Tariq, Zeeshan (King Fahd University of Petroleum & Minerals) | Elkatatny, Salaheldin (King Fahd University of Petroleum & Minerals) | Mahmoud, Mohammed (King Fahd University of Petroleum & Minerals) | Ali, Abdelwahab Z. (King Fahd University of Petroleum & Minerals) | Abdulraheem, Abdulazeez (King Fahd University of Petroleum & Minerals)
Abstract Unconfined compressive strength (UCS) is the key parameter to; estimate the insitu stresses of the rock, design optimal hydraulic fracture geometry and avoid drilling problems like wellbore instability. UCS can be estimated by rock mechanical tests on core plugs retrieved from the depth of interest but retrieving reservoir rock samples throughout the depth of the reservoir section and performing laboratory tests on them are extremely expensive as well as time consuming. In absence of core plugs, UCS can be estimated from empirical correlations. Most of the empirical correlations for UCS prediction reported in the literature are based on elastic parameters or on compressional wave velocity. These correlations were developed using linear or non-linear regression techniques. Artificial intelligence tools once optimized for training can successfully model UCS since these tools can capture highly complex and non-linear relationship between input parameters and the output parameter. The objective of this research study is to accurately predict UCS of rock using basic geophysical well logs namely; bulk density, compressional, and shear wave velocities, by applying different artificial intelligence techniques namely; Support Vector Machine (SVM), Adaptive neuro fuzzy inference system (ANFIS) and Artificial neural network (ANN). The data set used in this study, comprised of 200 laboratory measured UCS values on core plugs and their corresponding well logs. The data were collected from 10 wells which were located in a giant carbonate reservoir.

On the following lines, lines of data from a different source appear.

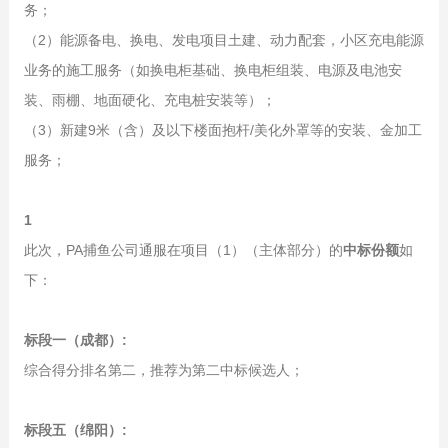
务；
（2）能源备电、换电、发电项目土建、动力配套，小区充电能源
业务的施工服务（如换电柜基础、换电柜组装、电源及电池安
装、雨棚、地面硬化、充电桩安装等）；
（3）新建9米（含）及以下楼面抱杆/美化外罩等的安装、金加工
服务；
1
此次，PA捕鱼公司通服在项目（1）（主体部分）的
中标份额
如
下：
标段一（成都）:
综合得分排名第二，推荐为第二中标候选人；
标段五（绵阳）: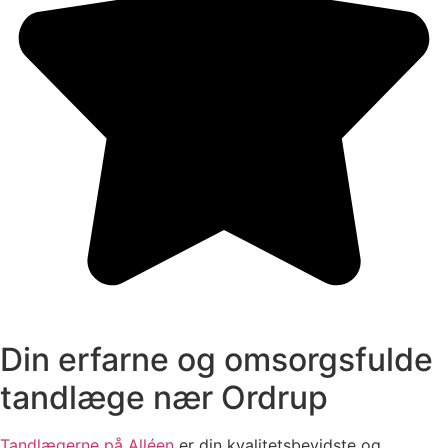
Din erfarne og omsorgsfulde
tandlæge nær Ordrup
Tandlægerne på Alléen
er din kvalitetsbevidste og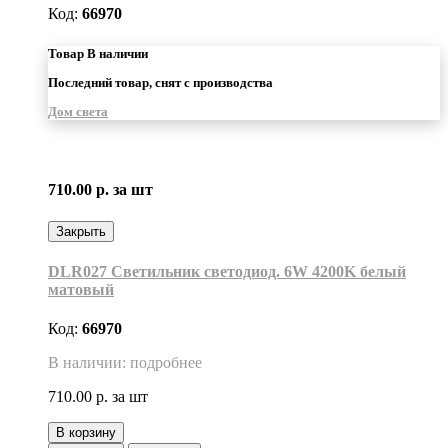
Код:
66970
Товар В наличии
Последний товар, снят с производства
Дом света
710.00 р.
за шт
Закрыть
DLR027 Светильник светодиод. 6W 4200K белый
матовый
Код:
66970
В наличии: подробнее
710.00 р.
за шт
В корзину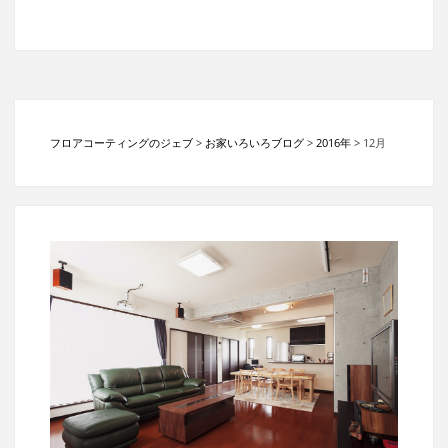
フロアコーティングのジェブ
>
お家いろいろブログ
>
2016年
>
12月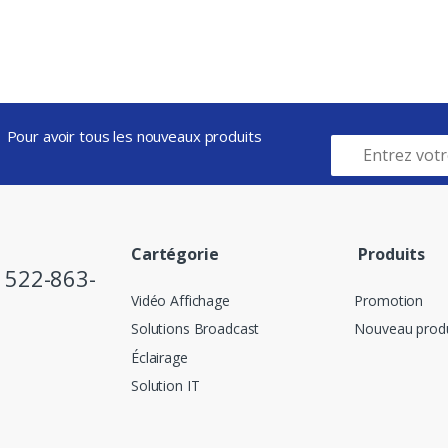
Pour avoir tous les nouveaux produits
Cartégorie
Produits
) 522-863-
Vidéo Affichage
Promotion
Solutions Broadcast
Nouveau produ
Éclairage
Solution IT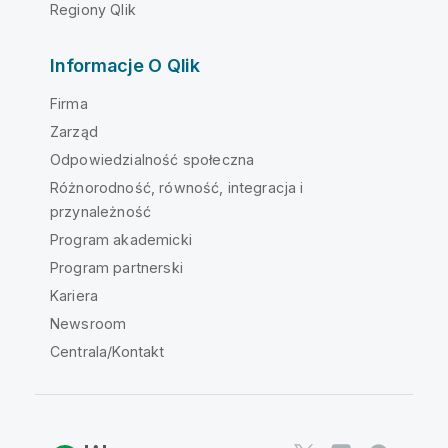
Regiony Qlik
Informacje O Qlik
Firma
Zarząd
Odpowiedzialność społeczna
Różnorodność, równość, integracja i
przynależność
Program akademicki
Program partnerski
Kariera
Newsroom
Centrala/Kontakt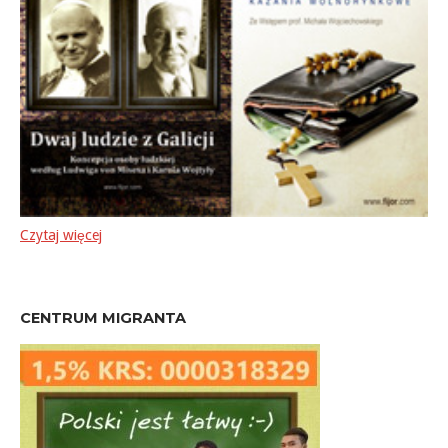
Czytaj więcej
CENTRUM MIGRANTA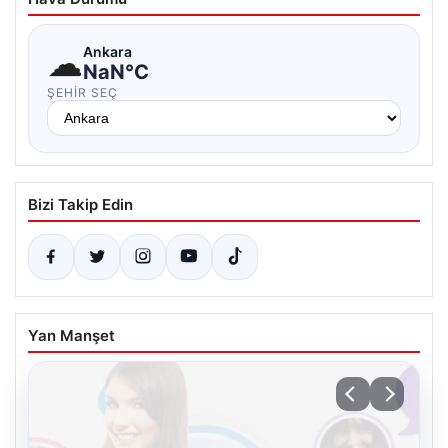
☁
Ankara
NaN°C
ŞEHIR SEÇ
Bizi Takip Edin
Yan Manşet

Based on minimum average absolute percentage error (AAPE) and highest coefficient of determination (R) between actual and predicted data, ANN model proposed as the best model to predict UCS. A rigorous empirical correlation was developed using the weights and biases of ANN model to predict without the need of any software incorporating AI. A comparison of proposed model with other correlations to predict UCS on new data set also suggested that the proposed model gives less AAPE. Therefore, the proposed model seems very promising and can serve as a handy tool to help geo-mechanical engineers to determine the UCS of the carbonate rock.